Grab a magazine, charge your phone, have a nice flight

Hudson News is the largest airport retailer in the United States. Over 1.7 billion passengers walk by Hudson News stores annually and a good number of those have cell phones that need a charge. Now, Hudson News has partnered with KeoConnect to bring us KEO, a new place-based interactive media platform targeting the traveling consumer that provides information, entertainment and a secure, free charge for mobile devices.

KEO are interactive kiosks rolling out in airports around the US, and they offer free charges to mobile phones, as well as news, weather, and more through interactive touch screens. Users can drop their phone off in one of KEO‘s password-protected locked bins, then go shop or grab a bite to eat and return to their newly-charged phone, all for free.KEO’s exclusive “lock and charge” system gives a free charge to almost any mobile device. Leave your charger packed away; with KEO, users lock their phones in one of KEO‘s charging lockers then go shop, relax, eat, barter with gate people for an upgrade on that next flight or simply forget about someone stealing their phone while it charges.
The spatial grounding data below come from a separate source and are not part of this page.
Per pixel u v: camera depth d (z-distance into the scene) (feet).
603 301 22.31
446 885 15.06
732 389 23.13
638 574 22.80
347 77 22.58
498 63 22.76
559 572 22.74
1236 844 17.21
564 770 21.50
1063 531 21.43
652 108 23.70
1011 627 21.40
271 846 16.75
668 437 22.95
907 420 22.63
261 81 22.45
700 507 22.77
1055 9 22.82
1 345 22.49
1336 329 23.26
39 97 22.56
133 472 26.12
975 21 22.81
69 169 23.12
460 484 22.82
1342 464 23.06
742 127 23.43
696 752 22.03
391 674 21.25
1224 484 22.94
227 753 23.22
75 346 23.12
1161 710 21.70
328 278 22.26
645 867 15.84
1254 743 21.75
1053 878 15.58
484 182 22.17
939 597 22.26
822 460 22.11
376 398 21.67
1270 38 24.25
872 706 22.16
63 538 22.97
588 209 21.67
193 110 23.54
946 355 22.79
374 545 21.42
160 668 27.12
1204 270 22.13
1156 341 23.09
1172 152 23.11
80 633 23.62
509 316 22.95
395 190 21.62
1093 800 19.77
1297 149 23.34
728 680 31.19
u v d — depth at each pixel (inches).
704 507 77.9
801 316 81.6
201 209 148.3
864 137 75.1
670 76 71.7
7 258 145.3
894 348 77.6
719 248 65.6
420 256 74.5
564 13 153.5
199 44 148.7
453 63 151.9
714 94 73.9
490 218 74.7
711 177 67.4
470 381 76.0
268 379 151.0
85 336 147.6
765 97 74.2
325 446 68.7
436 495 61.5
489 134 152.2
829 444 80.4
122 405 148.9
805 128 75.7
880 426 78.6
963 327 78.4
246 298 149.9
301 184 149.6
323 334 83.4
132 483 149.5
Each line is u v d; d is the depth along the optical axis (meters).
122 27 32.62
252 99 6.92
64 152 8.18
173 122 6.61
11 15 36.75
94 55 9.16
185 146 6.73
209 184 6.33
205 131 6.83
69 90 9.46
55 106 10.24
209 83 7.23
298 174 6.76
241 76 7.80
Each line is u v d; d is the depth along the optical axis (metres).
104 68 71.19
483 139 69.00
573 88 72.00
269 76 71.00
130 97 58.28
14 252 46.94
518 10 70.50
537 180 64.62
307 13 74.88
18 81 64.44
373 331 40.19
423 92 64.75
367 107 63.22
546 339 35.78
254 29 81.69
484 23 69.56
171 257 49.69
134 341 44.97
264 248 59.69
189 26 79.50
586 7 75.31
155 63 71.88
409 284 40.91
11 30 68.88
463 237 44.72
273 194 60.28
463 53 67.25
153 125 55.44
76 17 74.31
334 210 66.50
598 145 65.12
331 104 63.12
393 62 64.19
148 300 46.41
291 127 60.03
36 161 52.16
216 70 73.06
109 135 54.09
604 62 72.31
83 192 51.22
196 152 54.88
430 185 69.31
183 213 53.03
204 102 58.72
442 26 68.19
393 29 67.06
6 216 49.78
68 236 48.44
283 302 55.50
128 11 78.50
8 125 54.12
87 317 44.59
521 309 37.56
I’m reminded of many times being focused, alert and on-guard close to a gate where a possible upgrade/flight change might happen while a traveling companion “watched the phones” being charged. This could end that game.

For those not quite comfortable about straying too far from their mobile device, KEO presents entertaining content like travel tips, book and magazine reviews. A few taps on KEO‘s touch screen gets users flight information, news, weather, stock information, sports and probably an advertisement or two while they wait.

Coming up soon for KEO will be high-speed transfer of movies, music, magazines, audio books, newspapers and more (porn/revealing photos of politicians?) direct to your phone, SD card or USB.

The only drawbacks I can see are putting my phone in one of the secure charging lockers then either forgetting all about it until boarding time or slowing down the process by forgetting my secret passcode, forcing a manic run through the terminal at the last minute. That or fighting with the other 1.7 billion people in the airport for one of the four secure charging lockers it looks like each machine has.